You may wish to disable this option if it slows down your connection too much. There is not much security value in disabling this, but it can help with an already slow Psiphon connection.
Use wide viewport
This setting allows the Psiphon browser to attempt to load the website with a wider view which makes it more similar to what it would looks like on a desktop computer.
Load pages with overview
Pages will load zoomed out so you can see the whole thing if this is checked. The page may be unreadable until you zoom in, but it will allow you to get a sense of the page and some context.
Enabling this setting will cause the Psiphon browser to restore the tabs that were opened the last time you used it.
You can use this screen to set the plugin behaviour. Plugins can be allowed to run all the time, only when requested, or never.

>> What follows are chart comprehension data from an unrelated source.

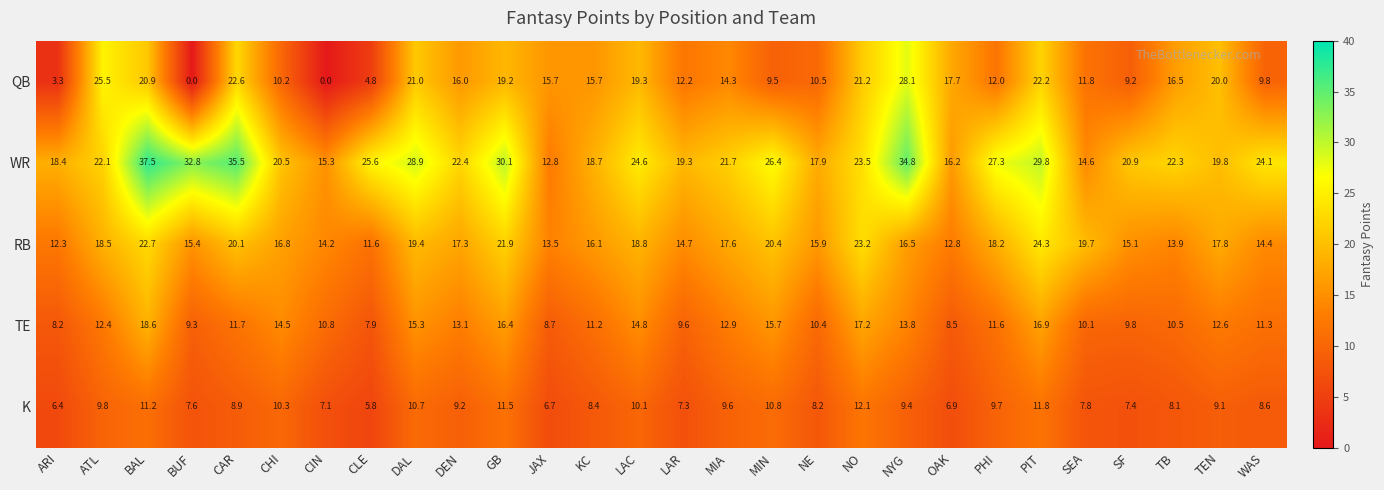

Rank the series at BAL from lowest to highest value.

K, TE, QB, RB, WR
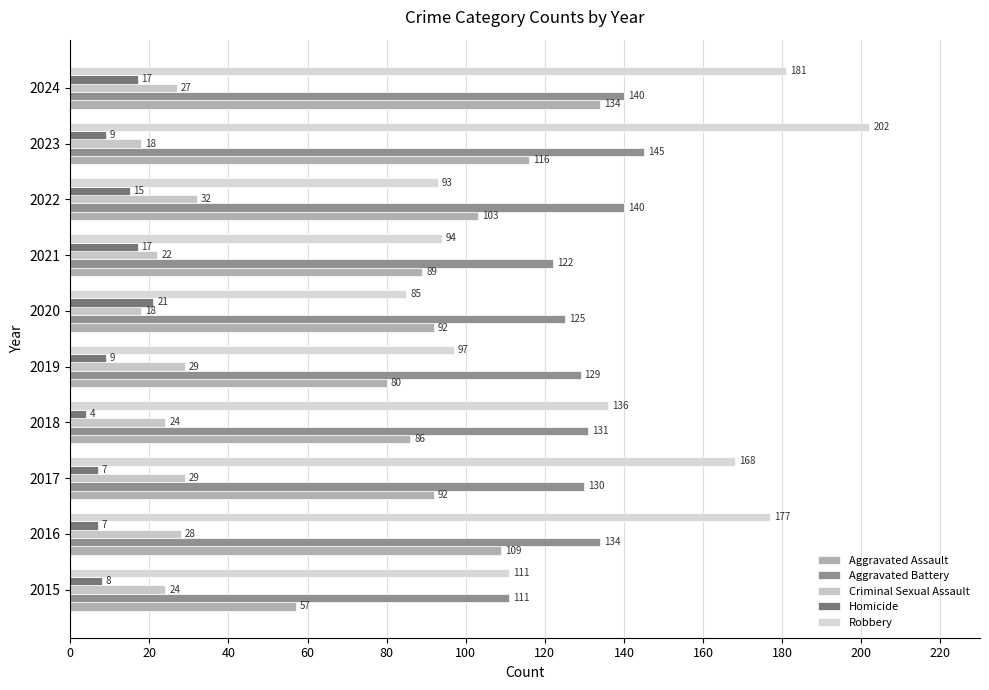

What is the maximum value shown in the chart?

202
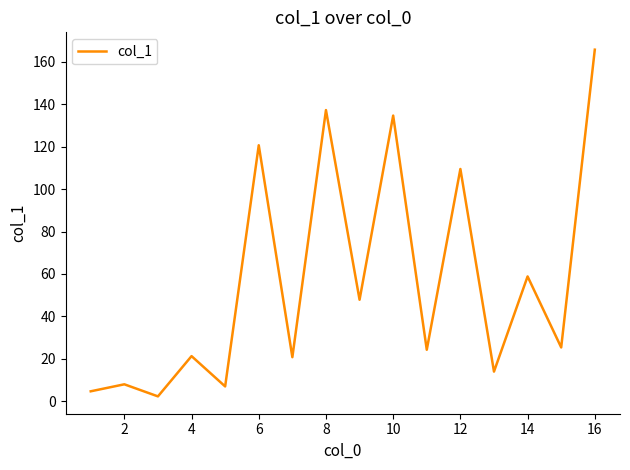

What is the greatest value displayed?

165.8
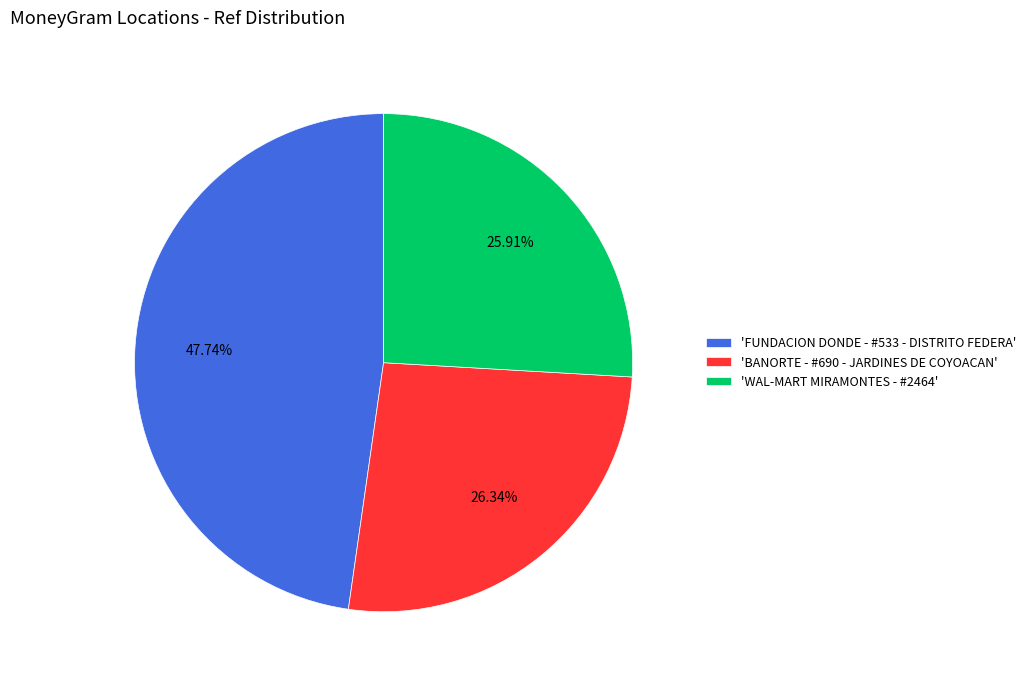

What is the largest slice in the pie chart?

'FUNDACION DONDE - #533 - DISTRITO FEDERA'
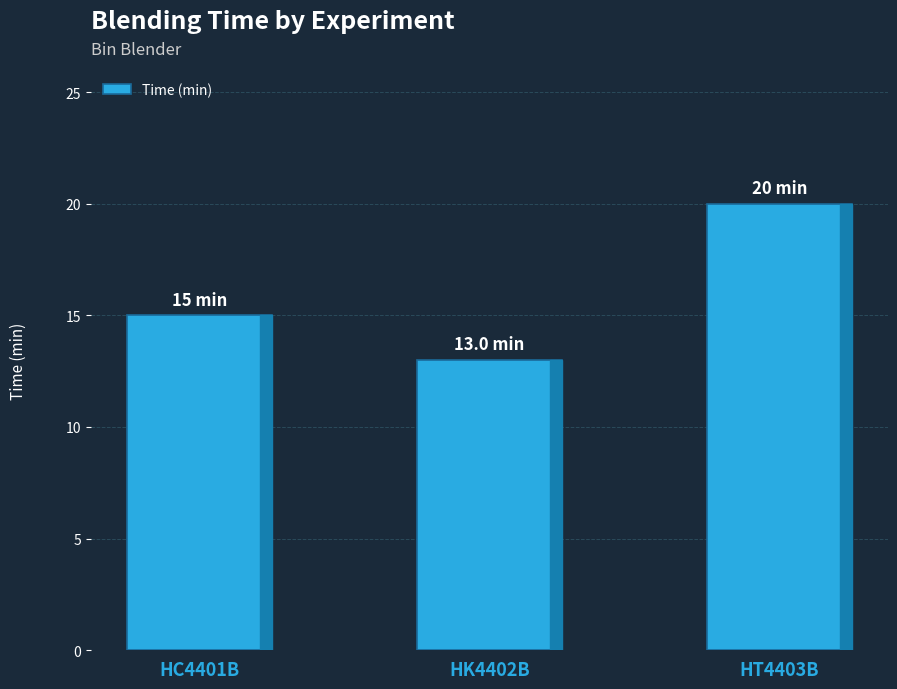

What is the difference between the maximum and minimum values?

7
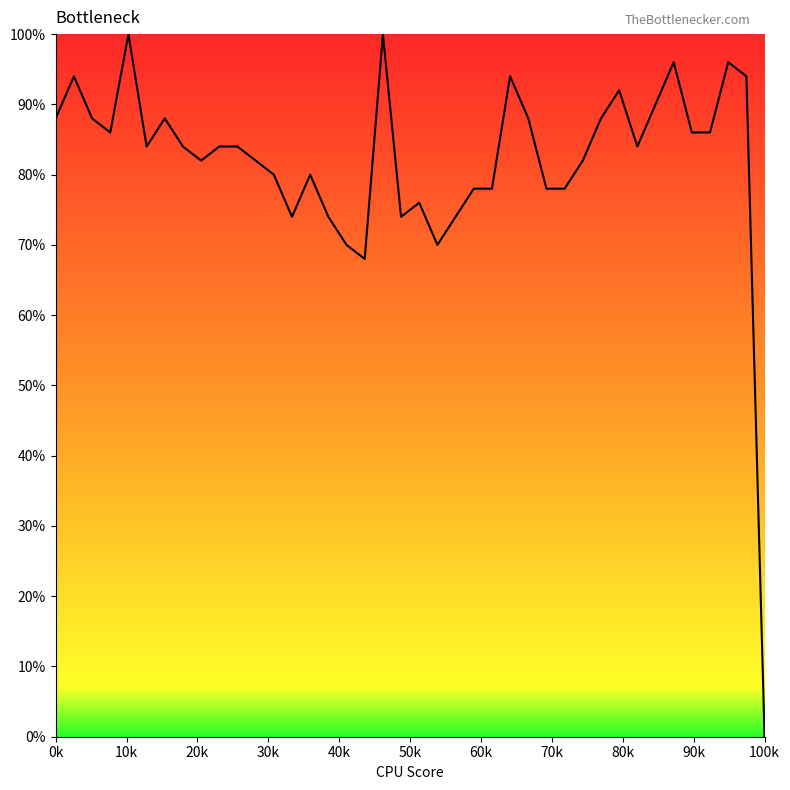

What is the maximum value shown in the chart?

100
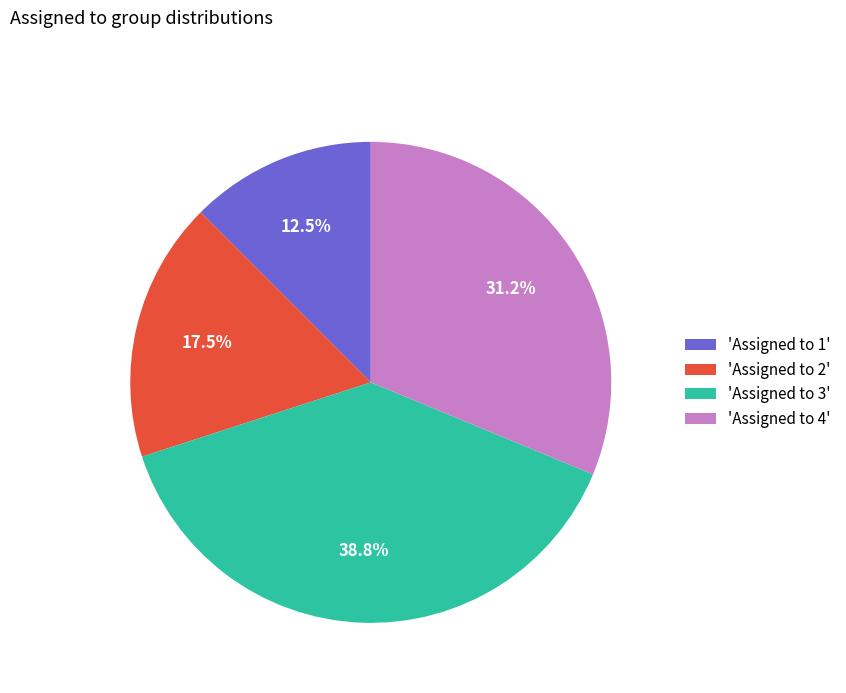

Which has a higher value, 'Assigned to 1' or 'Assigned to 2'?

'Assigned to 2'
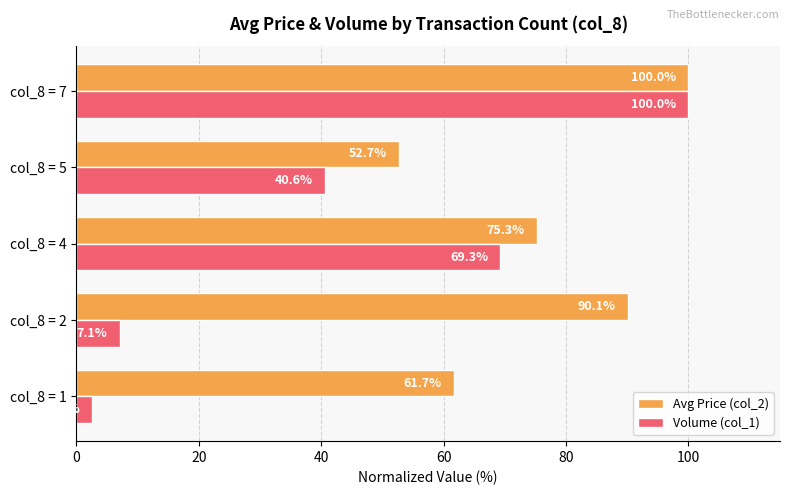

Rank the categories by Avg Price (col_2) value from highest to lowest.

col_8 = 7, col_8 = 2, col_8 = 4, col_8 = 1, col_8 = 5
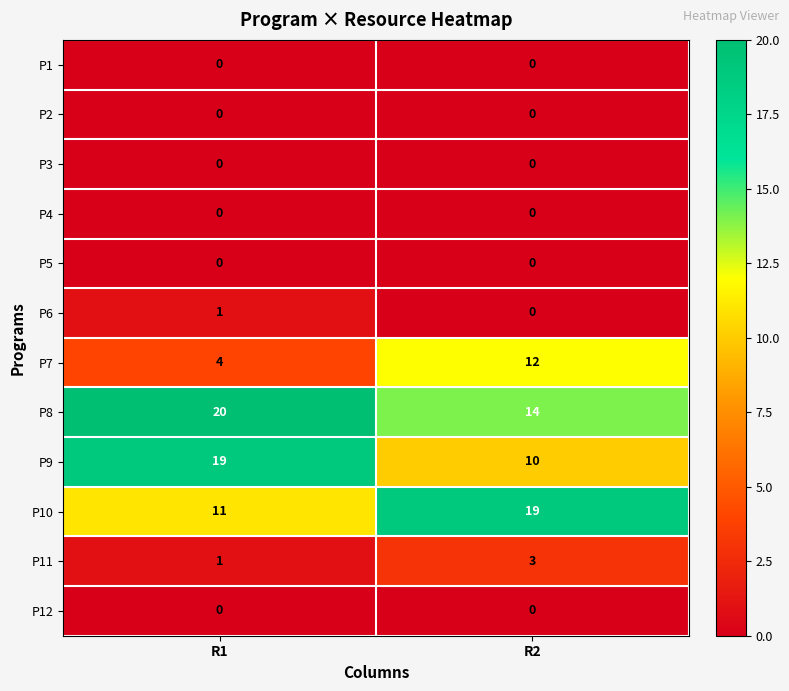

What is the approximate value of P8 at R2?

14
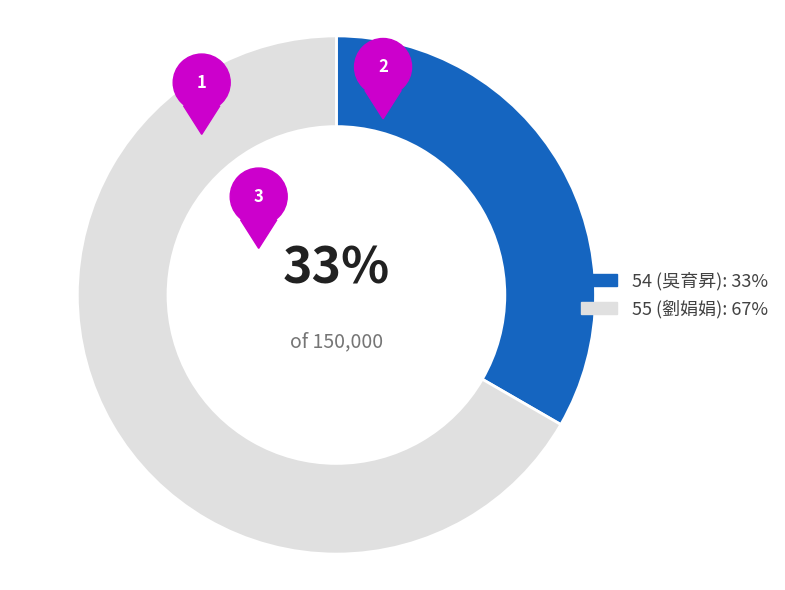

Combined, do 54 and 55 account for over 50%?

Yes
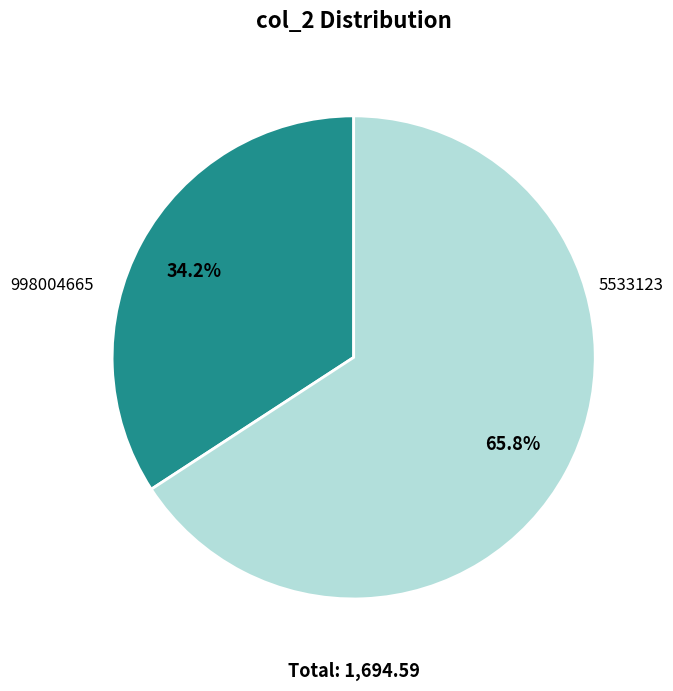

To the nearest percent, what percentage of the pie is 5533123?

66%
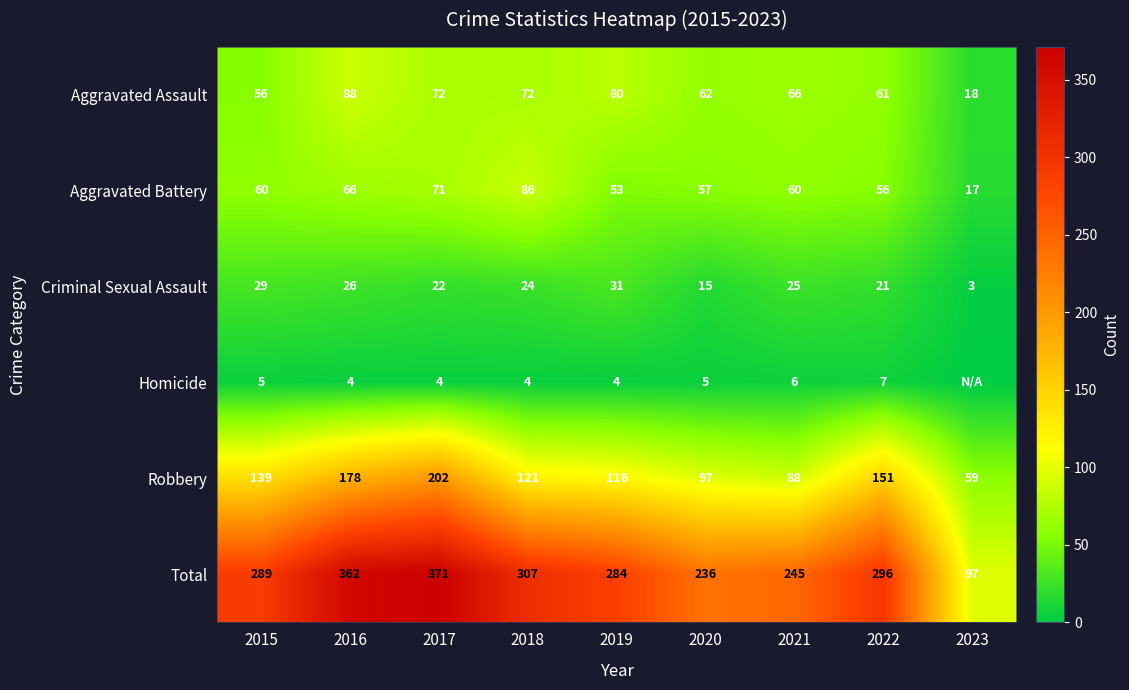

The Aggravated Assault series shows 66 at 2021. True or false?

True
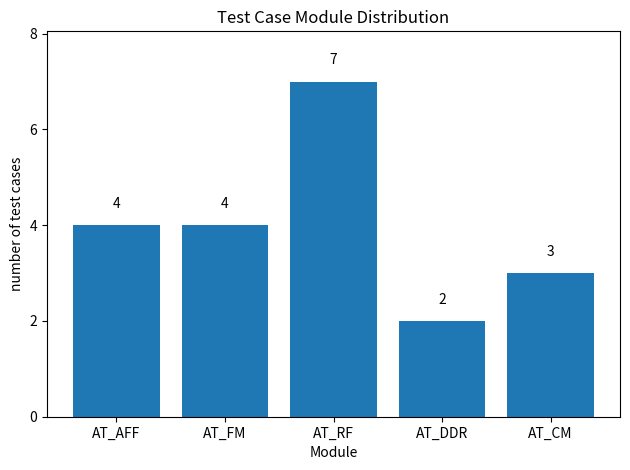

Is it true that the value at AT_FM is 4?

True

Standard privacy settings such as saving your passwords and history, as well as clearing your cookies and form data are found in this page.
The Google Web Toolkit is a framework for developing websites with a responsive layout. Adding sites to this list will cause them to be loaded using Google mobile view with the Google Web Toolkit.
Desktop mode list
Sites listed here will be requested with a desktop user agent to ensure they load the desktop version of the site.
Manage bookmarks and history
This page allows you to import, export, and clear your bookmarks and history.
About and Changelog
These are standard pages that provide information about the browser such as the version and a history of changes to the application.